Tidakkah engkau rida aku menyambung orang yang menyambungmu dan memutus orang yang memutusmu?

Dari Abu Hurairah -raḍiyallāhu 'anhu- secara marfū', "Allah menciptakan makhluk, ketika Allah telah merampungkannya, maka berdirilah rahim lalu memegang pinggang Ar-Raḥmān (Allah Yang Maha Pengasih).

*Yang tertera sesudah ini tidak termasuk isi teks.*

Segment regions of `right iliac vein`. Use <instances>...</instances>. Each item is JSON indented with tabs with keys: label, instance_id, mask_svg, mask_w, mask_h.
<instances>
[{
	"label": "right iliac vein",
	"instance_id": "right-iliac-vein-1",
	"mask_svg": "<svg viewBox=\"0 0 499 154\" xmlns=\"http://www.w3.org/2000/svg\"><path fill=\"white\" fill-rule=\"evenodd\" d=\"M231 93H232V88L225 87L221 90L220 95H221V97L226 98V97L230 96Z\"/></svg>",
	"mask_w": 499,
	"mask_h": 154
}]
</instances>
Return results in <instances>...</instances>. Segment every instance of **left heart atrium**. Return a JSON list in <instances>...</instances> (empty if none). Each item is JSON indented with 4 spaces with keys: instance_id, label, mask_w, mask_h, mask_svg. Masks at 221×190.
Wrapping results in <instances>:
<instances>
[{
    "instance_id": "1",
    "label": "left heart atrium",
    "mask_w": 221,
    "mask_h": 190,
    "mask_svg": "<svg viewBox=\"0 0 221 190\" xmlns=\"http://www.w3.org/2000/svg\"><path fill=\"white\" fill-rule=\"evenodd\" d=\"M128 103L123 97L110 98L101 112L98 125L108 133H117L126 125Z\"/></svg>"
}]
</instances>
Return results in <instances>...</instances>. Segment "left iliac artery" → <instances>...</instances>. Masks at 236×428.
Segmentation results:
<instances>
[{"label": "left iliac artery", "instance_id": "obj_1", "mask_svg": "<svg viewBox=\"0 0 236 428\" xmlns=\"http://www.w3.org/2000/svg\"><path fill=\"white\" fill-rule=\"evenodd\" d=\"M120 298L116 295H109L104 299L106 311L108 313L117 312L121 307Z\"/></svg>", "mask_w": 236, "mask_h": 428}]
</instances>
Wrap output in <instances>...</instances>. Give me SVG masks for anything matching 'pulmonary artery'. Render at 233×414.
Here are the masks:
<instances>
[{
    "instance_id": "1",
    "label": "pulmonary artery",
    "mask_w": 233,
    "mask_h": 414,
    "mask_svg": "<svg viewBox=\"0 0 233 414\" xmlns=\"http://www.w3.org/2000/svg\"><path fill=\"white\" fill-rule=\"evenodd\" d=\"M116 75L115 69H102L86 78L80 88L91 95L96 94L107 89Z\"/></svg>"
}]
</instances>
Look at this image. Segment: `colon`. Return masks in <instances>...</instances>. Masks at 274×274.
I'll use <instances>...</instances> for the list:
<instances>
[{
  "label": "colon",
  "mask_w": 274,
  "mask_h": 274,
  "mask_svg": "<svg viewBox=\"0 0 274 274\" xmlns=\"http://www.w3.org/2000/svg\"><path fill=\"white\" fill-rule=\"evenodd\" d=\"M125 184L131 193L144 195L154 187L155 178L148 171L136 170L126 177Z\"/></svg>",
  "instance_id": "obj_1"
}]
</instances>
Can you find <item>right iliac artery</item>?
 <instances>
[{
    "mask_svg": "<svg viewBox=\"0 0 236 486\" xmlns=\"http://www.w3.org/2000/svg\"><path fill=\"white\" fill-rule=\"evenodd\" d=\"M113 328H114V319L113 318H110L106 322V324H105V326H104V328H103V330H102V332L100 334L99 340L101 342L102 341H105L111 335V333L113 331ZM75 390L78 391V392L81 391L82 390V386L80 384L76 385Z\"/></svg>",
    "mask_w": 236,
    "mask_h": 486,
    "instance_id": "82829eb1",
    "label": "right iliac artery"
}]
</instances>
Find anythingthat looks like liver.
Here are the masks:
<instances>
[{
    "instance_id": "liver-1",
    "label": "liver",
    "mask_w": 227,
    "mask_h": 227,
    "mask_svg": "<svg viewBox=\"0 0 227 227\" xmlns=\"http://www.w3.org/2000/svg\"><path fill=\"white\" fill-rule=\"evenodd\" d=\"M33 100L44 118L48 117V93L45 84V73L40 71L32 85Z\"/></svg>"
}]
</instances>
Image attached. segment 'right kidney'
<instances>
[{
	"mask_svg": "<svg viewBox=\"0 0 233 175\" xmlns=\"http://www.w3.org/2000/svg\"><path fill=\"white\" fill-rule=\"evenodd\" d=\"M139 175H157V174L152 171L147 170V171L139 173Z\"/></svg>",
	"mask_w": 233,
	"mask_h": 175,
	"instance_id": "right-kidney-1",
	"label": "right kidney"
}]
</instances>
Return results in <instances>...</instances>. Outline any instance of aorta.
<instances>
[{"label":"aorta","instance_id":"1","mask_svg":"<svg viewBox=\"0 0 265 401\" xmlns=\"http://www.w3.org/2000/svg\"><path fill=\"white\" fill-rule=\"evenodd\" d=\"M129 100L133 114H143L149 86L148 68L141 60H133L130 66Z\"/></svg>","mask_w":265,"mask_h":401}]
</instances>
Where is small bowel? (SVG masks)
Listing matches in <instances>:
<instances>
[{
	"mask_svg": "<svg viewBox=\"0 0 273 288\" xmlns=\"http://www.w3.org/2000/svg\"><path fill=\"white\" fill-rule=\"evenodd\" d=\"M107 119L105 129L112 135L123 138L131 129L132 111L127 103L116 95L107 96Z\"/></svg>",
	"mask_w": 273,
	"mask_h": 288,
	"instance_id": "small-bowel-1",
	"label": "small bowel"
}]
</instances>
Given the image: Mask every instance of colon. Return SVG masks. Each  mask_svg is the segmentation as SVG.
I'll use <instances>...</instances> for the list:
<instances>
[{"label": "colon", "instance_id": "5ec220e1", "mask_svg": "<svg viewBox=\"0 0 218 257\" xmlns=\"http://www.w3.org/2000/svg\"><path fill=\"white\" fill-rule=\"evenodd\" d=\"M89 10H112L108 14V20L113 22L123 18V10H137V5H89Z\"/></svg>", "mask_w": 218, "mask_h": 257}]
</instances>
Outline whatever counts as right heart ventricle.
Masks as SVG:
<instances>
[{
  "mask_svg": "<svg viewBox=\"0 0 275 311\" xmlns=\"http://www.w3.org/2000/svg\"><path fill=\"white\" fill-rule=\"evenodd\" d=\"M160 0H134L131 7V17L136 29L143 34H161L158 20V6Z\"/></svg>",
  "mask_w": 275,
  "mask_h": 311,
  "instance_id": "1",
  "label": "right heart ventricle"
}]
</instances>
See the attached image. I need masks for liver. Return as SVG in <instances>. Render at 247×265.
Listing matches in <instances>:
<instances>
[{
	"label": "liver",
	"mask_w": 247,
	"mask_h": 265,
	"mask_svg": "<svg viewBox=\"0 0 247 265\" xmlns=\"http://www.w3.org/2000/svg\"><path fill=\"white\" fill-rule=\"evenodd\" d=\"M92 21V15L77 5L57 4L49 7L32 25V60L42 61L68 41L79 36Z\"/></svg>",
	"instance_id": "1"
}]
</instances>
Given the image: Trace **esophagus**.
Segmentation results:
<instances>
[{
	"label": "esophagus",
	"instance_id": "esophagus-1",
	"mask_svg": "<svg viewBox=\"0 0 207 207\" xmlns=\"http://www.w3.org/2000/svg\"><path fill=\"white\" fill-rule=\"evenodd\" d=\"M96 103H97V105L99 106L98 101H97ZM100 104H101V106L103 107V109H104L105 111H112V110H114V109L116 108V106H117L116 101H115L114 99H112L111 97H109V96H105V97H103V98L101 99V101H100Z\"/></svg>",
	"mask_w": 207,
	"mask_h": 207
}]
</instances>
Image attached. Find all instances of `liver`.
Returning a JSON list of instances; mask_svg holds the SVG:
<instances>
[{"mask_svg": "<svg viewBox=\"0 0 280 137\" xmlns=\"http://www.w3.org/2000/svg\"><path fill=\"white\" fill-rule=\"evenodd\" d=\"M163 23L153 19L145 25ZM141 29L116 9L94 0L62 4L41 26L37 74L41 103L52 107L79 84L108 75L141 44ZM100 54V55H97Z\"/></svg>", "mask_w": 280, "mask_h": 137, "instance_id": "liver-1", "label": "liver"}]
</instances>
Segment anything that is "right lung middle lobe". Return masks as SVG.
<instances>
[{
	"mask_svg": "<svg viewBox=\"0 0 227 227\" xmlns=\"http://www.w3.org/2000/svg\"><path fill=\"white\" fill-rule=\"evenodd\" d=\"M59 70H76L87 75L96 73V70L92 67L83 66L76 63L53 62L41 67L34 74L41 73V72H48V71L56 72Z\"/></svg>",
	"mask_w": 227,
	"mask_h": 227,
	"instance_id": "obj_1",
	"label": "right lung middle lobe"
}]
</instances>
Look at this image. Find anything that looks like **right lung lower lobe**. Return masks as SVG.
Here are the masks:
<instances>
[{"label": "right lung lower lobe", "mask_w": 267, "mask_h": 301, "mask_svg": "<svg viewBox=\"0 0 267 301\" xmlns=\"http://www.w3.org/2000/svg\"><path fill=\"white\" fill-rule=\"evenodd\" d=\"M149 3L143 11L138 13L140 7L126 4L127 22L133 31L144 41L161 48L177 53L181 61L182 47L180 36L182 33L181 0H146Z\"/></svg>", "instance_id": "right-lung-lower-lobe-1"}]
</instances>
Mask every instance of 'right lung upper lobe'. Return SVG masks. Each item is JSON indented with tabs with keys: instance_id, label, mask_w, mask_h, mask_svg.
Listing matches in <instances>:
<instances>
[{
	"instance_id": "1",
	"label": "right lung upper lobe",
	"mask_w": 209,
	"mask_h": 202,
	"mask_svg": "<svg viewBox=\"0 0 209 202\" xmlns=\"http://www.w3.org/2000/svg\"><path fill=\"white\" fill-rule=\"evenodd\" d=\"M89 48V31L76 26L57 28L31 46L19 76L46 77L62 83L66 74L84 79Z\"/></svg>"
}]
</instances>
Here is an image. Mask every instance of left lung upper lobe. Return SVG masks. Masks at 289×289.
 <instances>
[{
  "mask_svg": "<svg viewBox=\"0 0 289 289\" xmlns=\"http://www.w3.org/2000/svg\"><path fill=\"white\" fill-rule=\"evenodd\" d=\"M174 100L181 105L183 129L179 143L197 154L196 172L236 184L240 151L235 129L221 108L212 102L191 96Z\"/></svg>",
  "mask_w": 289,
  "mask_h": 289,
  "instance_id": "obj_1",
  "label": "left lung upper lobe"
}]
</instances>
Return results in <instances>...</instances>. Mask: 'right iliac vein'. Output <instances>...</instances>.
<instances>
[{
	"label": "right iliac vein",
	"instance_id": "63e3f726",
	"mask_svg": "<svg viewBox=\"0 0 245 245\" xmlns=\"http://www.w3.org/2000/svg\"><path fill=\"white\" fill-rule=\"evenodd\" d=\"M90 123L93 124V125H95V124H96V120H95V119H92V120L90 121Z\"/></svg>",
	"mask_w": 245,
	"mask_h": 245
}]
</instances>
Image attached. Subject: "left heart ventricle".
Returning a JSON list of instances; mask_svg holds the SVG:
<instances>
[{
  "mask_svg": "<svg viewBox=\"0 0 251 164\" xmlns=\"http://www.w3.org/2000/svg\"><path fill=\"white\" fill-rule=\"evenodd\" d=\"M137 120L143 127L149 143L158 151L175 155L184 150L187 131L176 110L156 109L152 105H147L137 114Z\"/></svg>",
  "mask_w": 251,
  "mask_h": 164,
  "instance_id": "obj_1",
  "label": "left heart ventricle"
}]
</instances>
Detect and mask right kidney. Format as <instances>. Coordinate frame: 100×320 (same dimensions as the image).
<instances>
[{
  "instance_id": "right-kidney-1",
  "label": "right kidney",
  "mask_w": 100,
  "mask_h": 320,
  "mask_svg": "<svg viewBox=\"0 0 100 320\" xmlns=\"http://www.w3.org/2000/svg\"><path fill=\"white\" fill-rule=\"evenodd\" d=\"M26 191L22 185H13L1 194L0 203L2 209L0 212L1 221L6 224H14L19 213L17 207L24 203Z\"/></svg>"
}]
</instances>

Allah berfirman kepadanya, "Menyingkirlah." Rahim berkata, "Ini adalah tempat orang yang berlindung kepadamu dari pemutus kekerabatan." Allah berfirman, "Tidakkah engkau rida Aku menyambung orang yang menyambungmu dan memutus orang yang memutusmu?" Rahim menjawab, "Tentu saja wahai Rabbku." Allah berfirman, "Itu untukmu." Rasulullah -ṣallallāhu 'alaihi wa sallam- bersabda, "Bacalah jika kalian mau, "Maka apakah sekiranya kamu berkuasa, kamu akan berbuat kerusakan di bumi dan memutuskan hubungan kekeluargaan?" Dalam riwayat Bukhari (disebutkan) bahwa Allah berfirman, "Orang yang menyambungmu maka Aku akan menyambungnya, dan orang yang memutusmu, maka Aku akan memutusnya."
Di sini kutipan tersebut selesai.